Print Some Dollars in Your Portfolio With Xerox Stock

Source: SAJJAD HUSSAIN/Getty IMages

Source: SAJJAD HUSSAIN/Getty IMages

Xerox Corp (NYSE:XRX) is a very well-known company whose stock offers growth and a 2 percent yield. The stock is trading right at its fifty-two-week high, but the question is, can the momentum continue? Xerox faces tough competition Canon (NYSE:CAJ) as well as Hewlett Packard (NYSE:HPQ).

While Xerox is a more specialized company than Canon and Hewlett-Packard, much of the company’s business overlaps. Xerox specifically provides business process and document management solutions. The company’s Services segment offers various business process outsourcing services, including administrative and care management solutions to state Medicaid programs and federally-funded government healthcare programs as well as healthcare payer and pharmaceutical services, healthcare provider solutions for hospitals, doctors, and other care providers.

It also offers human resources services, finance, accounting, and procurement services, customer care services, technology-based transactional services for retail, travel, and non-healthcare insurance companies. It also provides information technology outsourcing services comprising managed IT services consisting of administration, database administration, systems monitoring, batch processing, data backup, network and infrastructure management, and capacity planning. In addition, this segment offers document outsourcing services, such as managed and centralized print services.

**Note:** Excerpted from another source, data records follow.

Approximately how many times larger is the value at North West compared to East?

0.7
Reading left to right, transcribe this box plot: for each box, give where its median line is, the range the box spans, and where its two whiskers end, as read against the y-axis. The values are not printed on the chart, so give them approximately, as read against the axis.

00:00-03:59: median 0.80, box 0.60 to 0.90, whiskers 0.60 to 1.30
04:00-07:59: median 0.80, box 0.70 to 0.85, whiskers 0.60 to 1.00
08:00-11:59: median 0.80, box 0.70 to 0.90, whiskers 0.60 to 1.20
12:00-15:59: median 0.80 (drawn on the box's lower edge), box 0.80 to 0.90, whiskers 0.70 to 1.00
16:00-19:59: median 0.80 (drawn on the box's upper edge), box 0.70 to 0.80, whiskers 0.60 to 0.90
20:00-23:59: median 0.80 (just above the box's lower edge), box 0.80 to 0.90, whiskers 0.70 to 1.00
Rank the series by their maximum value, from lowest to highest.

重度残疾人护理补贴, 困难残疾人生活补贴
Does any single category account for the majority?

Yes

The company’s Document Technology segment competes more directly with both Canon and Hewlett Packard. This is because it provides desktop monochrome and color printers, multifunction printers, copiers, digital printing presses, and light production devices. It also offers production printing and publishing systems for the graphic communications marketplace and large enterprises, as well as toners, inks, and Xerox replacement cartridges. But is the stock itself a buy going forward?

Well, in Xerox’s most recent quarter, total revenue of $5.3 billion was down 2 percent versus the same quarter last year. Revenue from the company’s Services business, which represented 57 percent of total revenue, was $3.0 billion, up 2 percent year-over-year. Revenue from the company’s Document Technology business, which represented 40 percent of total revenue, was $2.1 billion, down 6 percent. This revenue, minus expenses led to adjusted earnings per share of 27 cents. Adjusted earnings excludes 5 cents related to amortization of intangibles, resulting in GAAP earnings per share of 22 cents.

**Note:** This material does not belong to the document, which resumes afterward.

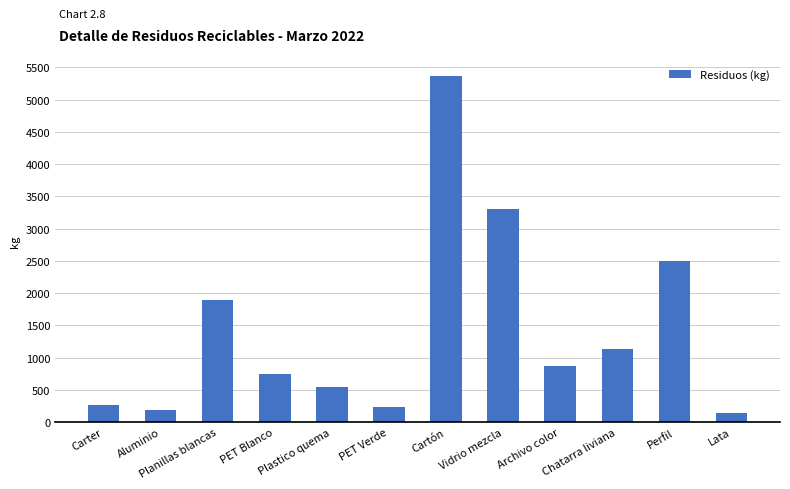

What is the average value?

1432.0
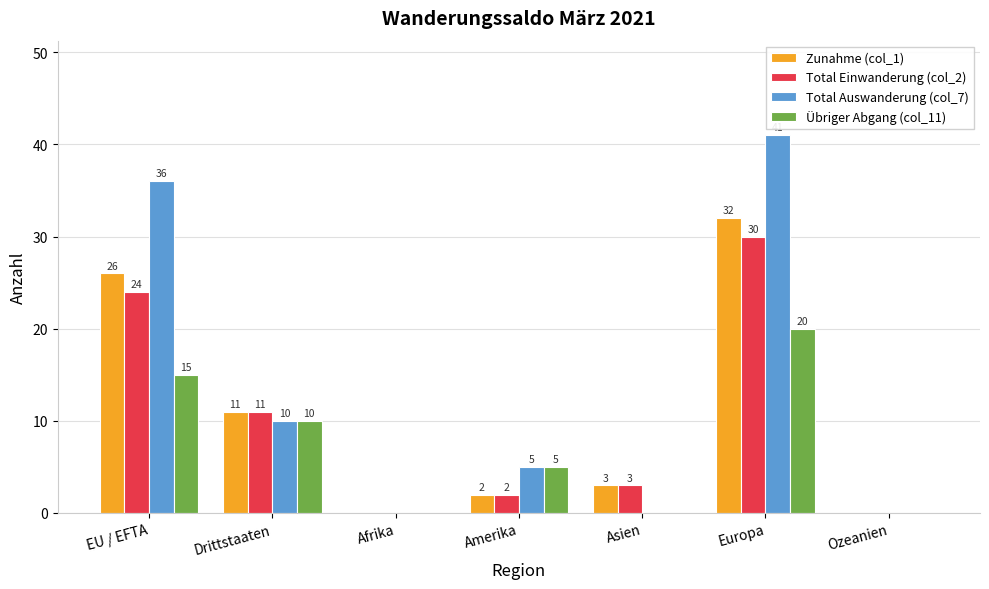

What is the sum of all Total Einwanderung (col_2) values?

70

Other key metrics are improving. Operating margin was 9.7 percent and this was an improvement of 0.3 points year-over-year. Furhter operating profit was $514 million, up 1 percent. Gross margin was 30.8 percent, and selling, administrative and general expenses were 18.4 percent of revenue, numbers that were better than expected.

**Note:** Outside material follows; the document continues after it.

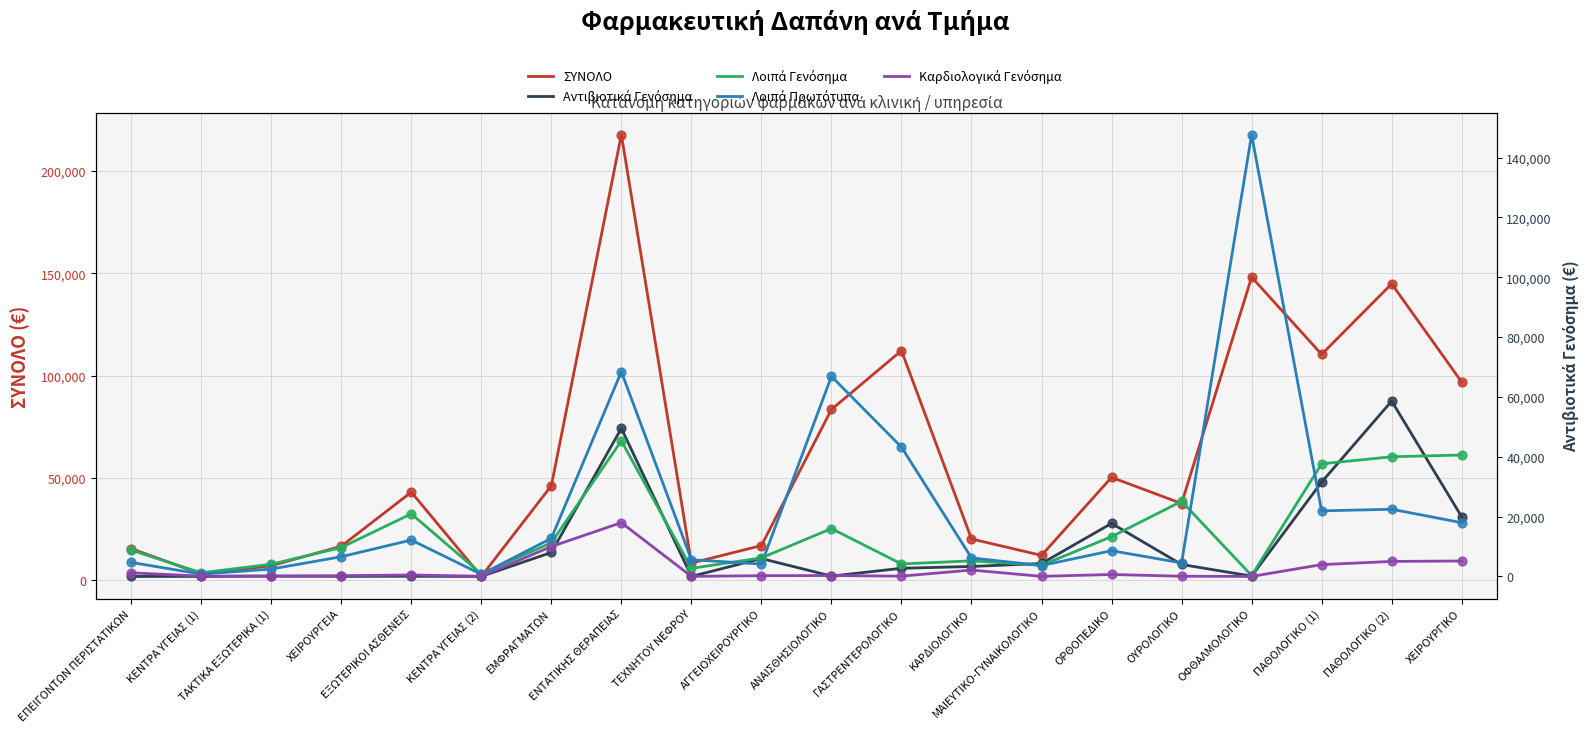

Which series contains the lowest Y value?

Αντιβιοτικά Γενόσημα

Cash wise, the company is in good shape. The company generated $325 million in cash flow from operations during the second quarter and $611 million for the first half of 2014. In the second quarter, Xerox repurchased $204 million in stock and $479 million in the first half of the year. Additionally, Xerox spent $227 million on acquisitions in the quarter and $281 million in the first half of the year, strengthening its Services segment portfolio, which seems to be the future of this company’s growth. Ursula Burns, Xerox chairman and chief executive officer, stated:

“The second quarter demonstrates progress in executing on our strategy. In our Services business, revenue growth and margin are trending well in commercial services, document outsourcing and internationally. Services segment margin improvement was muted by continued pressure in our government healthcare business including unplanned impairment charges. Our Document Technology business continues to deliver strong profitability through a disciplined and effective approach to operations. As we enter the second half of the year, we are focused on improving on our progress and capitalizing on opportunities that will shape the success of our business.”

Looking ahead, Xerox is right at its 52-week high. Many times, this is the place to buy a stock. In the case of Xerox, I think it is a buy given the growth in its services segment. I would however wait for a pullback before getting in. For the third-quarter 2014, Xerox expects GAAP earnings per share to be 21 to 23 cents per share. Third-quarter adjusted earnings are expected to be 25 to 27 cents. For the full-year 2014, GAAP earnings per share should come in at 92 to 96 cents and full-year adjusted earnings should be $1.09 to $1.13.

Disclosure: Christopher F. Davis holds no position in any stocks mentioned and has no intentions to initiate a position in the next 72 hours. He has a tentative buy rating on Xerox and a $15.75 price target.